You cannot do this the way you want. As soon as you use an undefined variable, you will get this error. So the error doesn't occur inside your function, but already occurs in the call to your function.

1. Optional parameters

You might make a parameter optional, like so:

function returnZeroAdd ($arg = 0, $arg2 = 0)
{
    return $arg + $arg2;
}

This way, the parameter is optional, and you can call the function like this:

echo returnZeroAdd(); // 0
echo returnZeroAdd(1); // 1
echo returnZeroAdd(1, 1); // 2

2. By reference

But I'm not sure if that is what you want. This call will still fail:

echo returnZeroAdd($undefinedVariable);

That can be solved by passing the variables by reference. You can then check if the values are set and if so, use them in the addition.

<?php
function returnZeroAdd (&$arg, &$arg2)
{
    $result = 0;
    if(isset($arg))
    {
        $result += $arg;
    }

    if(isset($arg2))
    {
        $result += $arg2;
    }

    return $result;
}

echo returnZeroAdd($x, $y);

Note that you will actually change the original value of a by reference parameter, if you change it in the function. That's why I changed the code in such a way that the parameters themselves are not modified. Look at this simplified example to see what I mean:

<?php
function example(&$arg)
{
    if(!isset($arg))
    {
        $arg = 0;
    }

    return $arg;
}

echo example($x); // 0
echo $x // also 0

Of course that might be your intention. If so, you can safely set $arg and $arg2 to 0 inside the function.

Answer 4

Your function could be rewritten as:

function returnZeroAdd ($arg = 0, $arg2 = 0)
{
    echo $arg + $arg2;
}

You missunderstand how variables work. Since $bawtryFReturnCount isn't defined when you call the function; you get a warning. Your isset-checks performs the checks too late. Example:

$bawtryReturnCount = 4;
$bawtryFReturnCount = 0;

returnZeroAdd($bawtryReturnCount, $bawtryFReturnCount);

Will not result in an error.

Answer 5

The error is not thrown by the function itself, as the function is not aware of the global scope. The error is thrown before even the function is executed, while the PHP interperter is trying to pass $bawtryFReturnCount to the function, one does not find it, and throws error, however, it's not a fatal one and the execution is not stopped. THerefore, the function is executed with a non-set variable with default value of null, where I guess, isset will not work, as the arguments are mandatory, but not optional. A better check here will be empty($arg), however the error will still be present.

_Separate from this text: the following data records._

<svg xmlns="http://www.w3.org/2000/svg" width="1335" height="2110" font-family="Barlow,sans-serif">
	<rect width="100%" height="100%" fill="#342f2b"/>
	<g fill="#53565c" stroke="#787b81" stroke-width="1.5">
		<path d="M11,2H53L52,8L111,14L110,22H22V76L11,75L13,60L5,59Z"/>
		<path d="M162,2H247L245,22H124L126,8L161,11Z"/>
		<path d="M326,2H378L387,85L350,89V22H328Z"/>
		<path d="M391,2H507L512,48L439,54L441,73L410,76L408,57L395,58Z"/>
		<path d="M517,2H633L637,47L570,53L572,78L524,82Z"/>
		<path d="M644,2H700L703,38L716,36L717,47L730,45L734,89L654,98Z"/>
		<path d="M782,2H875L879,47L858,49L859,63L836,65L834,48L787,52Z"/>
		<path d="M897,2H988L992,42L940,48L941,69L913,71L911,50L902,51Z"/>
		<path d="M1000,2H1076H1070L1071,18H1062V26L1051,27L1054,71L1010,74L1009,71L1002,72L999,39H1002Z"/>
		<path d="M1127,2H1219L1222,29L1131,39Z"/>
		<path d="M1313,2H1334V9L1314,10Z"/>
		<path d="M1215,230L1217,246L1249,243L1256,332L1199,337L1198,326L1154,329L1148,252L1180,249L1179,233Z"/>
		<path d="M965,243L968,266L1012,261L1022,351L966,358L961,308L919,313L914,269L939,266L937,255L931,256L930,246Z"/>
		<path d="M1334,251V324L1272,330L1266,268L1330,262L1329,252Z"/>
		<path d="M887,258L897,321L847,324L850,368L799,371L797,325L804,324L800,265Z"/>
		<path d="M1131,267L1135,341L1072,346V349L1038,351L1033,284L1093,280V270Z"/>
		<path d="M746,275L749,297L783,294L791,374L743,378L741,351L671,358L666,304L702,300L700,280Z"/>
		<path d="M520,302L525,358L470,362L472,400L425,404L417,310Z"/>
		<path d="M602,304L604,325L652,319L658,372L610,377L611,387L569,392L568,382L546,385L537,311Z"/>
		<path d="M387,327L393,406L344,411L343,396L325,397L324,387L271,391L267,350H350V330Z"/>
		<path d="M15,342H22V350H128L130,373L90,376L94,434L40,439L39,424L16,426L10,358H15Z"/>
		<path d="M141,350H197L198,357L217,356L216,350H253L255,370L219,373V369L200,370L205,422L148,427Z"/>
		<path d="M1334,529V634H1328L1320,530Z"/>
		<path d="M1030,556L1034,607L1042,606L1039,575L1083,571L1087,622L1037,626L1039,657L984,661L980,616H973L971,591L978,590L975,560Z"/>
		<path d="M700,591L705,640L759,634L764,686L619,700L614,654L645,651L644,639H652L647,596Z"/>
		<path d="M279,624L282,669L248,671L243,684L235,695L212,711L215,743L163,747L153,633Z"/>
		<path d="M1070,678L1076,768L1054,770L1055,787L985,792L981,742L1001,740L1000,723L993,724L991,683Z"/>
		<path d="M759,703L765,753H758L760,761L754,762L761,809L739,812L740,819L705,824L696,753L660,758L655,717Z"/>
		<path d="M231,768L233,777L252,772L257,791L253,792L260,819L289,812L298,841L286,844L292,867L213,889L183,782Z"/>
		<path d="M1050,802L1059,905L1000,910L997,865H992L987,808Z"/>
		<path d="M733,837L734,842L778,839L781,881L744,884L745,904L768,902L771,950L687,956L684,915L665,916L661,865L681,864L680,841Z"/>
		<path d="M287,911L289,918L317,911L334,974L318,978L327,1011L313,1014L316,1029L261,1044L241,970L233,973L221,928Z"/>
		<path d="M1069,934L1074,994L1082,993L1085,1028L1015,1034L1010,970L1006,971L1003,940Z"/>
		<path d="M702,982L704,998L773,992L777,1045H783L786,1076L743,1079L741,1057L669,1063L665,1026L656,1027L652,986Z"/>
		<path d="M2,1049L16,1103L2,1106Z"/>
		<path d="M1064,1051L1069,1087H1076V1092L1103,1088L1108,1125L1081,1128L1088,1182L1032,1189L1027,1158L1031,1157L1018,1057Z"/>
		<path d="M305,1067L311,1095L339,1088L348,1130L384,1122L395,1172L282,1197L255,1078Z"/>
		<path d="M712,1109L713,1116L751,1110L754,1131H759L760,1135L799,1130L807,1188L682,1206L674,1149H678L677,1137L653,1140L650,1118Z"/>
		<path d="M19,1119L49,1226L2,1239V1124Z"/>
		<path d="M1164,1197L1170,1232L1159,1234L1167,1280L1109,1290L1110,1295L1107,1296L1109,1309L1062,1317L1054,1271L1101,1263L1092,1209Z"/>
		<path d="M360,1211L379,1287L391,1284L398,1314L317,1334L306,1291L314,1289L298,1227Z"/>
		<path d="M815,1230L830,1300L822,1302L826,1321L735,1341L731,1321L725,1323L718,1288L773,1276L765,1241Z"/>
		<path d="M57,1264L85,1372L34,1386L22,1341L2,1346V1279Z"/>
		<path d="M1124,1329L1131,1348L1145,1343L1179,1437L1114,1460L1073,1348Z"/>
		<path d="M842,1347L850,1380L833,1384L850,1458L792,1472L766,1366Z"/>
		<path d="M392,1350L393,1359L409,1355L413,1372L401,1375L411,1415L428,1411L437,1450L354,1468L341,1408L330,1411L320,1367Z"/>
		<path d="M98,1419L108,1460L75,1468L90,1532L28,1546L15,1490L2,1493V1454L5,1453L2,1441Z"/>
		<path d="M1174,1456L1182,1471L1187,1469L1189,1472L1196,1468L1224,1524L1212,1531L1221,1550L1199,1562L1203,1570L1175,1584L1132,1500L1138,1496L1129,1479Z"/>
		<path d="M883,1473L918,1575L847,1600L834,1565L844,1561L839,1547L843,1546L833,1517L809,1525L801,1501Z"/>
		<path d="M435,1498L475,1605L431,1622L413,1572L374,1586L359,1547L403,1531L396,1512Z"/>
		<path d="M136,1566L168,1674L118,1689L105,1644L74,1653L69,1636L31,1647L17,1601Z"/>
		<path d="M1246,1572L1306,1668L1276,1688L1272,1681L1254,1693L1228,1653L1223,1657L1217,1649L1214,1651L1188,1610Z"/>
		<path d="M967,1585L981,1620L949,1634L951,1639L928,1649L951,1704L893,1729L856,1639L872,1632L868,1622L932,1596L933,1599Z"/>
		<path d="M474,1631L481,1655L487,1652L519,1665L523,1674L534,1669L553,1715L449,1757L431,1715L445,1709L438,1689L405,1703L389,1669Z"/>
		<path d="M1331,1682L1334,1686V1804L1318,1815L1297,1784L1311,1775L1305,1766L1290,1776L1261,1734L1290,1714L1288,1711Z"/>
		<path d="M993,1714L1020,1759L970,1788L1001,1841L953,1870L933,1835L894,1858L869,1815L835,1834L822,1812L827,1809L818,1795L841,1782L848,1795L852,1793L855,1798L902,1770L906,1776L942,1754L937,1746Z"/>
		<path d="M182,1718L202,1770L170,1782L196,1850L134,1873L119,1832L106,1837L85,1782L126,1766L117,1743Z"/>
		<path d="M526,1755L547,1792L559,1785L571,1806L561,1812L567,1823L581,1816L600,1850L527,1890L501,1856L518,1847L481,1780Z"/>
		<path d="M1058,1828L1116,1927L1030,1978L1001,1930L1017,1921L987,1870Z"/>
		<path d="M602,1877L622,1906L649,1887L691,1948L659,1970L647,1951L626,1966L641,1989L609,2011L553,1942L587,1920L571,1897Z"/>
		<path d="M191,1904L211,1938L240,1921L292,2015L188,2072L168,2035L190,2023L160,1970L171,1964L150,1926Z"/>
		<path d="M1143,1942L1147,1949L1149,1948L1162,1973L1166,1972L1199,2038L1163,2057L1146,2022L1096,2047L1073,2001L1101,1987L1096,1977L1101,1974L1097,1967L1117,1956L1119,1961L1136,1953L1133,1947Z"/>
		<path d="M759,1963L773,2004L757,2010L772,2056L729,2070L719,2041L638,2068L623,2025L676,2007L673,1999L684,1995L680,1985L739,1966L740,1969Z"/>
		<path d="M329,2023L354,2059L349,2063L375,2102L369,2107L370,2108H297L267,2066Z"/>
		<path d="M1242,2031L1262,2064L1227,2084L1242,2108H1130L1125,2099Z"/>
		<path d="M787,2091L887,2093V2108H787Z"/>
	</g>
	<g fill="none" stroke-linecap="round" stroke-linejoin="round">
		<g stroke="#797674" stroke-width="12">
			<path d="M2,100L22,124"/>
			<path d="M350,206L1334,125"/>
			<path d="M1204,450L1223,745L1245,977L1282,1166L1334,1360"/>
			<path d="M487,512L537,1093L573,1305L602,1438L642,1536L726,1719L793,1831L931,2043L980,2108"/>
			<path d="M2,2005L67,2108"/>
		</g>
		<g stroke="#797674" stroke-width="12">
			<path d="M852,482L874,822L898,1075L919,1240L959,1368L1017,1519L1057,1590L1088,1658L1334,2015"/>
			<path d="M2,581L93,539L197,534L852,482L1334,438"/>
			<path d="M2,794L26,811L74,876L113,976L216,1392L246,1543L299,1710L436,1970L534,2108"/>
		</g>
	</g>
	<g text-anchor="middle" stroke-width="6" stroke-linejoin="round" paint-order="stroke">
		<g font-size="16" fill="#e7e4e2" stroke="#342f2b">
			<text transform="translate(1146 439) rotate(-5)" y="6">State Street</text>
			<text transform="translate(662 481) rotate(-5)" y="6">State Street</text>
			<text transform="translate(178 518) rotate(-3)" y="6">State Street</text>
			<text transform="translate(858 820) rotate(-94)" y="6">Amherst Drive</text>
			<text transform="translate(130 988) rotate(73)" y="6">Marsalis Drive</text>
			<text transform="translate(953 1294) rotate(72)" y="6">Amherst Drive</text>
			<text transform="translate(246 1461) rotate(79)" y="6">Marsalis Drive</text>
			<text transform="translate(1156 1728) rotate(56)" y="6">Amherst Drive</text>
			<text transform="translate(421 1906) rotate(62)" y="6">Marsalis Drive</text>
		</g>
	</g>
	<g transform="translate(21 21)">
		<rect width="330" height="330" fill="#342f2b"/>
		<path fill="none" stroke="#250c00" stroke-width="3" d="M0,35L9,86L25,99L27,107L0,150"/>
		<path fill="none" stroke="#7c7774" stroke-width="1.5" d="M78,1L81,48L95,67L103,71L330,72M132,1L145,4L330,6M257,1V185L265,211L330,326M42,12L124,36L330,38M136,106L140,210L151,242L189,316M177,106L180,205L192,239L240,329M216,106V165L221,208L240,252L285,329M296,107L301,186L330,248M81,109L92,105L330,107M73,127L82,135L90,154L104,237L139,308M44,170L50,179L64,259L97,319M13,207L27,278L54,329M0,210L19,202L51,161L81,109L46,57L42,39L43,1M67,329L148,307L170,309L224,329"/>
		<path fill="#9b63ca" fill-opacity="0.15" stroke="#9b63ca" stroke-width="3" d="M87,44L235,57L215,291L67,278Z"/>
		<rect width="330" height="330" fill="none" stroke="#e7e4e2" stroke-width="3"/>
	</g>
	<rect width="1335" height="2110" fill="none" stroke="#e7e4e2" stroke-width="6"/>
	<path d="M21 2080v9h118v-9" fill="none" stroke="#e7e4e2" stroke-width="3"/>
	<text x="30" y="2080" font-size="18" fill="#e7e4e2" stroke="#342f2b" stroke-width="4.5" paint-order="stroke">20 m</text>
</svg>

Because the functions are not and SHOULD NOT be aware of the global state of your application, you should do these checks from outside the functions and then call it.

if (!isset($bawtryReturnCount)) {
    $bawtryReturnCount = 0
}

returnZeroAdd($bawtryReturnCount);

Or assign default values to the arguments in the function, making them optional instead of mandatory.